Faced with monolith to microservices. My thought process

This is essentially a list - A thought process to which I personally find useful when faced with pulling out chunks of a larger codebase. I like to think the approach is fairly practical and 'real world'.

I'm primarily targeting those difficult areas, you know, the parts of the domain which seem complex and time consuming to move. This also makes more sense in the context of multiple applications consuming the same data.

I hope you get some ideas about where to start breaking down a large codebase, assuming the decision has already been made to do so.

Each context area (potential service) would go through the phases below individually. Progress should be made steadily. You wouldn't want to tackle splitting out a large codebase all at once, embrace the structure of the company and the software the teams work with, and go from there.

Making a start (phase 1)

  1. Refactor within the monolith first to make the boundaries more distinct. This will define what the scope of the service is.
  2. Define and model the bounded context for the service internally, this is important! You want to get to a point where pulling the code out of process largely only involves sprinkling in networking.
  3. Where they appear, don't be scared to make sacrifices for the sake of portability, separation and ease of removal later down the line.
  4. Document all touch points for the data. Especially where the data is changed, but understanding how other consumers use the data might be important later on, worth documenting.
  5. Own all writes to the data, but don't worry about keeping the data exactly where it is for now. This stops us having to worry about simultaneously changing everywhere the data is read, increasing the scope of the first phase.
  6. Think about how this change can be toggled or executed in tandem temporarily. It should be as easy as possible to turn on and off in-case of issues. Consider this early, it is important, and may influence how you refactor during this phase.

Making the separation (phase 2)

  1. KISS - Keep it simple stupid. In the beginning, the goal is to address deployment, scaling and team ownership concerns, you don't also need to have the weight of adopting a bunch of new tools and technologies which could complicate the move and introduce bugs into previously battle tested functionality. If it makes sense, separate out the code to a comparable stack at first. Once service portability is gained, and only the contracts matter, stack modernisation/optimisation can happen later when you're in a much better position to manoeuvre.

  2. Every step of the way you need to consider communication failure scenarios. Because they happen. A lot. Be it transient or constant.

  3. Minimise the number of dependencies you require clients to have to consume your service. Package management is hard, and you don't want a dozen different version requirements floating around for common packages. Think about whether or not you absolutely need to include a package before depending on it.

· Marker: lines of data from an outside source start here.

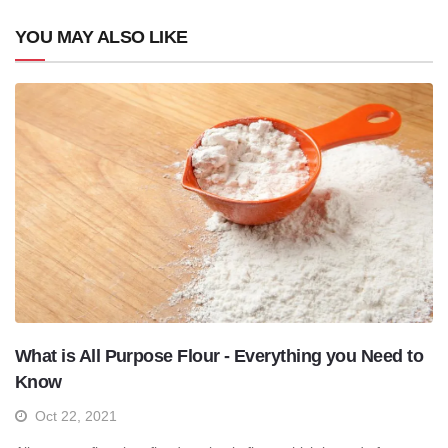
YOU MAY ALSO LIKE
What is All Purpose Flour - Everything you Need to
Know
Oct 22, 2021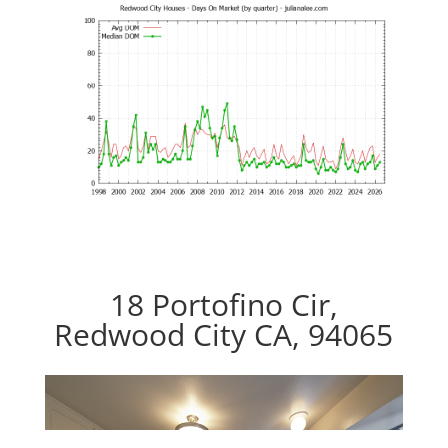
18 Portofino Cir,
Redwood City CA, 94065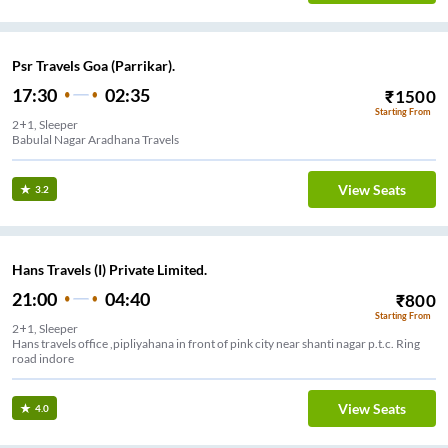
Psr Travels Goa (Parrikar).
17:30
02:35
₹
1500
Starting From
2+1, Sleeper
Babulal Nagar Aradhana Travels
View Seats
3.2
Hans Travels (I) Private Limited.
21:00
04:40
₹
800
Starting From
2+1, Sleeper
Hans travels office ,pipliyahana in front of pink city near shanti nagar p.t.c. Ring
road indore
View Seats
4.0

  4. Where possible have your team own the intricacies of consuming the service. You could achieve that in many ways, a few would be:

    • Create an SDK for clients to use, which wraps your API/stream.
    • Utilize tech like gRPC or use schema based binary encoding to enforce contracts and enable code generation (such as protobuf)
    • Event bus' like AWS EventBridge which support strict schemas - To support consuming structured events which your service emits.

Post separation (phase 3)

  1. Control all data reads. Previous steps required you to control data writes only, however, to be in a position to move the data to another store all reads need to come through your service. Depending upon the domain context your service works in, this could be a big job - But at least you're tackling this issue in isolation now.

  2. (optional) Move data stores, now that your service entirely owns the reading and writing of its data, you can begin to move that to wherever fits best, without worrying about the consumers.

  3. (optional) Change/modernise your stack - Ensuring your contracts remain. As your service has been in production for some time at this point, you know much more about how it is used, maintained and you should have a better idea about the tech stack which fits your problem space best.

Other service considerations

  1. GDPR - (if applicable) As your new service will own all the writes to the data, it will also need to consider deletion according to GDPR. You probably want to come up with a common approach to handling this, but a couple of ideas might be:

    • Listen on an event stream for a GDPR request.
    • Create a secure /gdpr DELETE endpoint on your service.
  2. Observability is hard. Rather than spraying logs throughout your codebase, first consider what you want to know about a given request or workflow, note down the dashboards and visualisations you want to see before putting the logging/metric statements in. If a workflow fails, think about the data you need in order to correlate the logs together and diagnose the issue. Consider using correlation tokens through multiple requests to tie whole journeys together and adding context globally to all logs e.g.user uuid, client details (resolved from an API key perhaps) or RequestId to name a few. Tracing becomes even more important (and challenging) if your stack involves multiple separate processes such as AWS lambda functions - Having the ability to quickly pin down an issue over a distributed system is both difficult and absolutely worthwhile.